-
Notifications
You must be signed in to change notification settings - Fork 5
API and Use
A backend app will be able to retrieve tokens with a request like the one below. The authorization header is an api-key generated by the token service on a per-app basis. This should not be called via any client-side code due to the inclusion of secrets. Token values shown are not valid. verify=False is needed due to self-signed cert currently in use:
>>> r = requests.get('https://test.commonsshare.org/token',
headers={
'Authorization':'Basic 6edb5d6cfe47e561ffde0d9f7edbe6e81f984327830eb56d0eed57669f718036'
},
params={
'uid':'<user-openid-subject>',
'provider':'globus',
'scope':'openid'},
verify=False)
If an application receives a url and redirect their user to it, then wants to wait until the user logs in, it can either poll with the above request, or add 'block':30 to the params. 30 is the value in seconds that the service will block, and can be any positive number up to the max configured in the service.
On success:
>>> r.status_code
200
>>> r.content
'{"access_token": "YjA0YmQyYWIxMjkyNzY2MTA3MDNkNDZiMDlmYTE4MmYwNTg5ZTk0YmZhOWZmMGUzODBkNzNmMzhiNzdkZTBiOAo="}'
On need to re-authenticate the user (either never logged in or could not refresh):
>>> r.status_code
401
>>> r.content
'{"authorization_url": "https://accounts.google.com/o/oauth2/v2/auth?state=5012cf5d4cd98f3135c16bb811c3304dd4807a079eb8887fae380b859ae3f343&nonce=1c6a94388d92596142088e31b6f7f8035ddfcef15c0da8b9f9dcc6188d8c370d&redirect_uri=https://test.commonsshare.org/authcallback&client_id=<omitted>&scope=openid&response_type=code&access_type=offline&login%20consent"}'
On failure due to invalid api-key:
>>> r.status_code
403
On a blocking request for a token which could not be met in the specified timeout:
>>> r.status_code
404
On failure for reason other than need to re-authenticate (malformed request, or internal error):
>>> r.status_code
500 (or anything else)
First you need to generate a login url. Each is unique, and login responses from unrecognized urls will be discarded.
$ curl -k "https://test.commonsshare.org/authorize?provider=globus&scope=openid%20email%20profile"
{"authorization_url": "https://auth.globus.org/v2/oauth2/authorize?nonce=RANDOM_NONCE_STRING&state=<opaque-state-value>&redirect_uri=https://test.commonsshare.org/authcallback&client_id=6b186d5d-c671-4fb3-b8bd-d86b60e4a5e0&scope=openid%20email%20profile&response_type=code&access_type=offline&login%20consent"}
The nonce value in the url is used to map a login callback to a specific user's login request. A client can wait for the login callback to be received (in this case from globus auth) by submitting a blocking request to the service, and providing a timeout and the nonce value to wait for. Currently, knowledge of this nonce value is sufficient to acquire the user's uid/subject id, but no other information like the access_token itself. This ability may be removed in the future once CommonsShare account creation functionality is completed. A global max timeout will also be implemented, after which any login request from the returned url will be treated as invalid.
$ curl -k "https://test.commonsshare.org/subject_by_nonce?block=60&nonce=RANDOM_NONCE_STRING"
When this request is listening for a response, the user can now browse to the 'authorization_url' value from the first curl command. Once the block threshold is received or a login callback is received for that nonce value, curl will return.
On success (value is specific to your user):
{"uid": "01234567-c567-a1b2-abcd-0123456789ab"}
This value must then be set for the irods user that this globus user account will be linked to.
[irods] $ iadmin aua <your-irods-user> "01234567-c567-a1b2-abcd-0123456789ab"

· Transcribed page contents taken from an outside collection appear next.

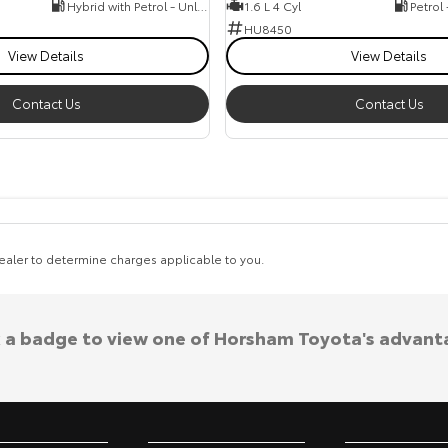
Hybrid with Petrol - Unleaded ULP
1.6 L 4 Cyl
Petrol
HU8450
View Details
View Details
Contact Us
Contact Us
aler to determine charges applicable to you.
k a badge to view one of Horsham Toyota's advant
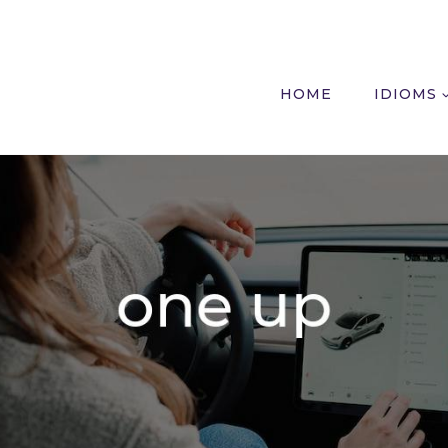
HOME
IDIOMS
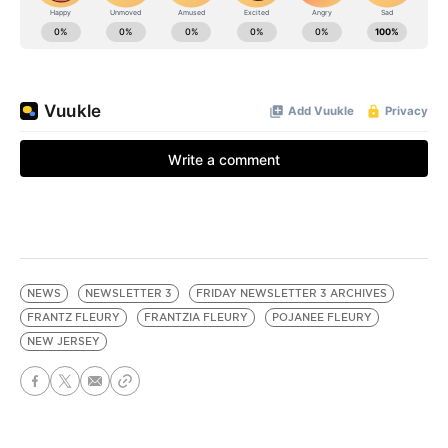
NEWS
NEWSLETTER 3
FRIDAY NEWSLETTER 3 ARCHIVES
FRANTZ FLEURY
FRANTZIA FLEURY
POJANEE FLEURY
NEW JERSEY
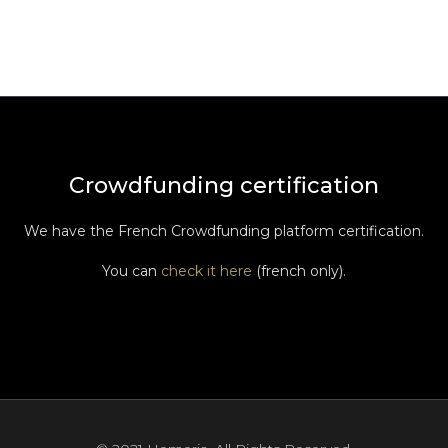
Crowdfunding certification
We have the French Crowdfunding platform certification.
You can
check it here
(french only).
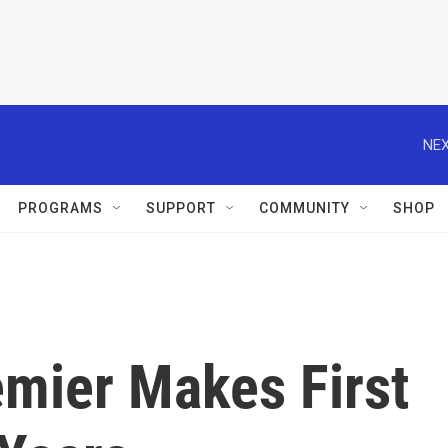
NEX
PROGRAMS
SUPPORT
COMMUNITY
SHOP
mier Makes First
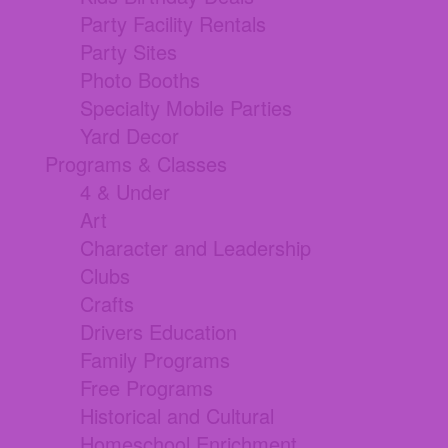
Party Facility Rentals
Party Sites
Photo Booths
Specialty Mobile Parties
Yard Decor
Programs & Classes
4 & Under
Art
Character and Leadership
Clubs
Crafts
Drivers Education
Family Programs
Free Programs
Historical and Cultural
Homeschool Enrichment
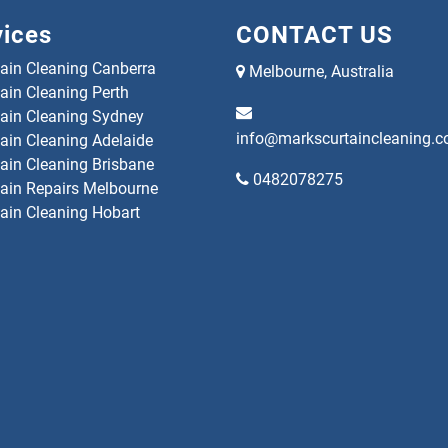
vices
CONTACT US
tain Cleaning Canberra
Melbourne, Australia
ain Cleaning Perth
tain Cleaning Sydney
info@markscurtaincleaning.
tain Cleaning Adelaide
tain Cleaning Brisbane
0482078275
tain Repairs Melbourne
tain Cleaning Hobart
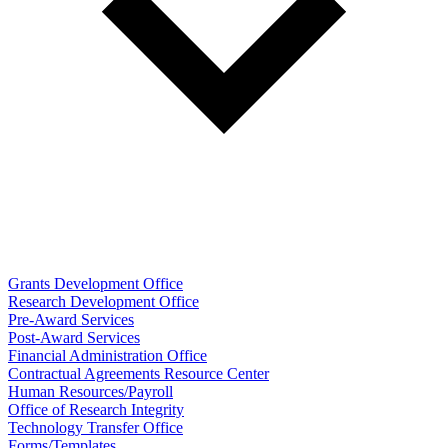
Grants Development Office
Research Development Office
Pre-Award Services
Post-Award Services
Financial Administration Office
Contractual Agreements Resource Center
Human Resources/Payroll
Office of Research Integrity
Technology Transfer Office
Forms/Templates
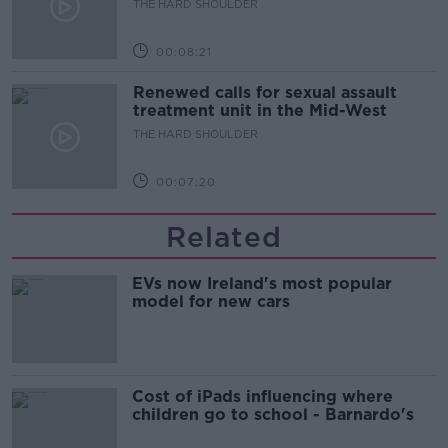
THE HARD SHOULDER
00:08:21
Renewed calls for sexual assault
treatment unit in the Mid-West
THE HARD SHOULDER
00:07:20
Related
EVs now Ireland's most popular
model for new cars
Cost of iPads influencing where
children go to school - Barnardo's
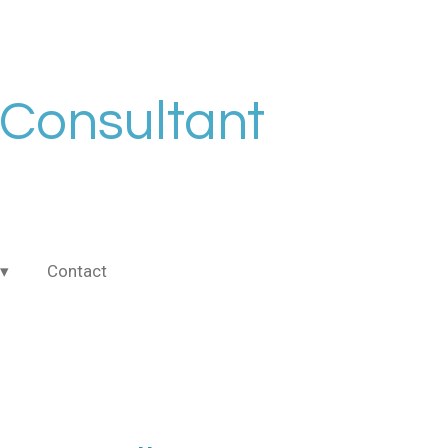
 Consultant
Contact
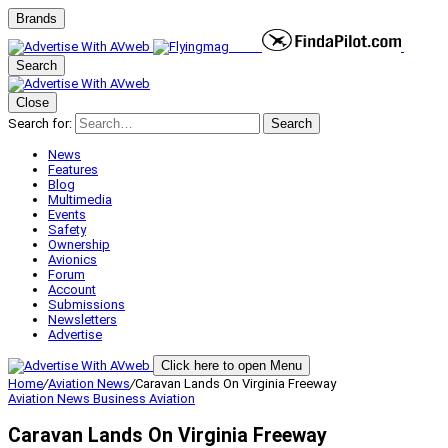
Brands
Search
Close
Search for:
Search
News
Features
Blog
Multimedia
Events
Safety
Ownership
Avionics
Forum
Account
Submissions
Newsletters
Advertise
Click here to open Menu
Home
/
Aviation News
/
Caravan Lands On Virginia Freeway
Aviation News
Business Aviation
Caravan Lands On Virginia Freeway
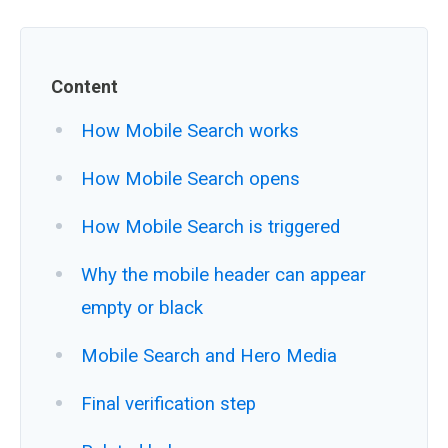
Content
How Mobile Search works
How Mobile Search opens
How Mobile Search is triggered
Why the mobile header can appear
empty or black
Mobile Search and Hero Media
Final verification step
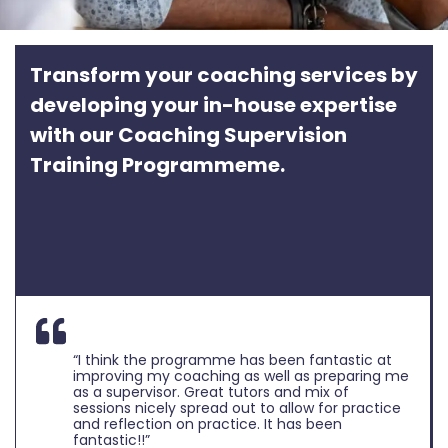
Transform your coaching services by
developing your in-house expertise
with our Coaching Supervision
Training Programmeme.
“I think the programme has been fantastic at
improving my coaching as well as preparing me
as a supervisor. Great tutors and mix of
sessions nicely spread out to allow for practice
and reflection on practice. It has been
fantastic!!”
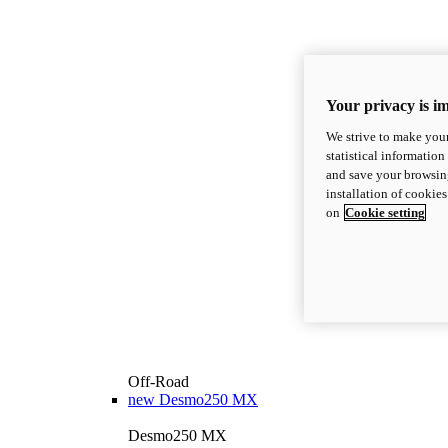
Your privacy is i
We strive to make your
statistical information
and save your browsing
installation of cookie
on
Cookie setting
Off-Road
new
Desmo250 MX
Desmo250 MX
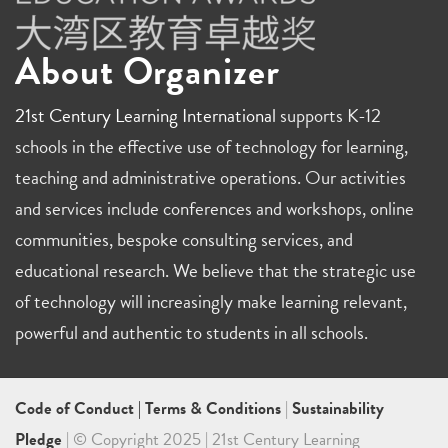
About Organizer
21st Century Learning International
supports K-12
schools in the effective use of technology for learning,
teaching and administrative operations. Our activities
and services include conferences and workshops, online
communities, bespoke consulting services, and
educational research. We believe that the strategic use
of technology will increasingly make learning relevant,
powerful and authentic to students in all schools.
Code of Conduct
|
Terms & Conditions
|
Sustainability
Pledge
| © Copyright 2025 | 21st Century Learning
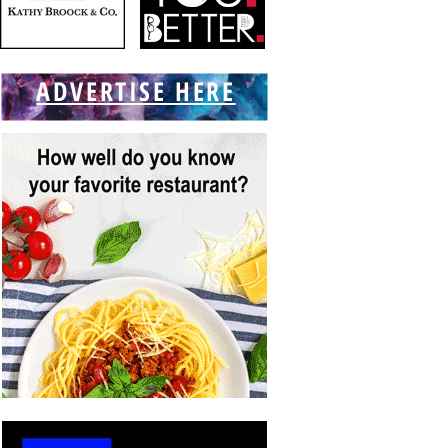
ADVERTISE HERE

Now your irods account is linked to a globus account. Next is to tell your irods client to use the OpenID Connect irods plugin. In your ~/.irods/irods_environment.json file, add the following two lines, replacing the scheme and user values if you are using another one already (pam,kerberos,etc). The openid_provider value tells the irods plugin that when it talks to the token microservice, to use the 'globus' provider, which must be configured in the microservice. Additional providers for both OIDC and OAuth2.0 can be configured in the microservice, and it can be extended to handle the specifics of those providers.
{
...
"irods_user_name": "<your-irods-user>",
"irods_authentication_scheme": "openid",
"openid_provider": "globus"
}
Now run iinit. You will be presented with a url, which must be browsed to, which establishes your session in iRODS. Note that the timeout on the validity of this url defaults to 60 seconds, after which iRODS will stop accepting it. Upon successful user login at this url, iinit should exit gracefully, and the other icommands should be successfully authenticated as well.